Extract the source text of every row below verbatim, leaving out the pictures.

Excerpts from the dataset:
• • • • •

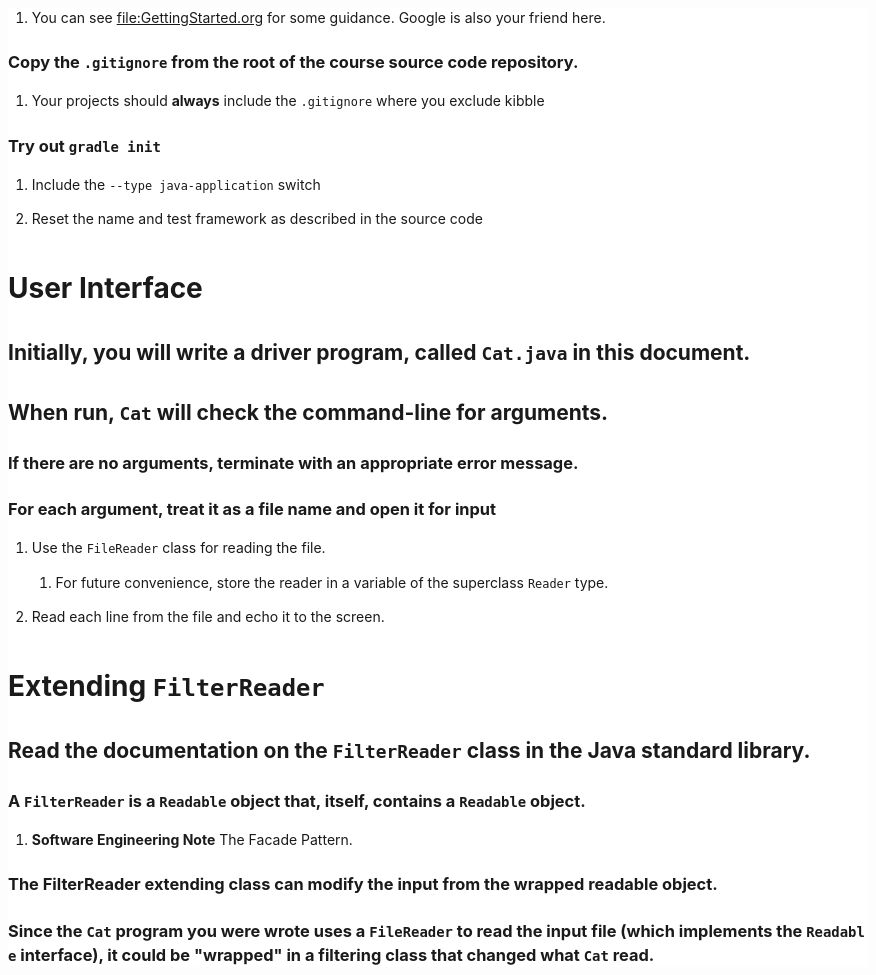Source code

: 1.  You can see [file:GettingStarted.org](GettingStarted.org) for some
    guidance. Google is also your friend here.

### **Copy** the `.gitignore` from the root of the course source code repository.

1.  Your projects should **always** include the `.gitignore` where you
    exclude kibble

### Try out `gradle init`

1.  Include the `--type java-application` switch

2.  Reset the name and test framework as described in the source code

User Interface
==============

Initially, you will write a driver program, called `Cat.java` in this document.
-------------------------------------------------------------------------------

When run, `Cat` will check the command-line for arguments.
----------------------------------------------------------

### If there are no arguments, terminate with an appropriate error message.

### For each argument, treat it as a file name and open it for input

1.  Use the `FileReader` class for reading the file.

    1.  For future convenience, store the reader in a variable of the
        superclass `Reader` type.

2.  Read each line from the file and echo it to the screen.

Extending `FilterReader`
========================

Read the documentation on the `FilterReader` class in the Java standard library.
--------------------------------------------------------------------------------

### A `FilterReader` is a `Readable` object that, itself, contains a `Readable` object.

1.  **Software Engineering Note** The Facade Pattern.

### The **FilterReader** extending class can modify the input from the wrapped readable object.

### Since the `Cat` program you were wrote uses a `FileReader` to read the input file (which implements the `Readable` interface), it could be "wrapped" in a filtering class that changed what `Cat` read.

• • • • •

→ WRITTEN RESPONSE:
Source code

: 1.  You can see [file:GettingStarted.org](GettingStarted.org) for some
    guidance. Google is also your friend here.

### **Copy** the `.gitignore` from the root of the course source code repository.

1.  Your projects should **always** include the `.gitignore` where you
    exclude kibble

### Try out `gradle init`

1.  Include the `--type java-application` switch

2.  Reset the name and test framework as described in the source code

User Interface
==============

Initially, you will write a driver program, called `Cat.java` in this document.
-------------------------------------------------------------------------------

When run, `Cat` will check the command-line for arguments.
----------------------------------------------------------

### If there are no arguments, terminate with an appropriate error message.

### For each argument, treat it as a file name and open it for input

1.  Use the `FileReader` class for reading the file.

    1.  For future convenience, store the reader in a variable of the
        superclass `Reader` type.

2.  Read each line from the file and echo it to the screen.

Extending `FilterReader`
========================

Read the documentation on the `FilterReader` class in the Java standard library.
--------------------------------------------------------------------------------

### A `FilterReader` is a `Readable` object that, itself, contains a `Readable` object.

1.  **Software Engineering Note** The Facade Pattern.

### The **FilterReader** extending class can modify the input from the wrapped readable object.

### Since the `Cat` program you were wrote uses a `FileReader` to read the input file (which implements the `Readable` interface), it could be "wrapped" in a filtering class that changed what `Cat` read.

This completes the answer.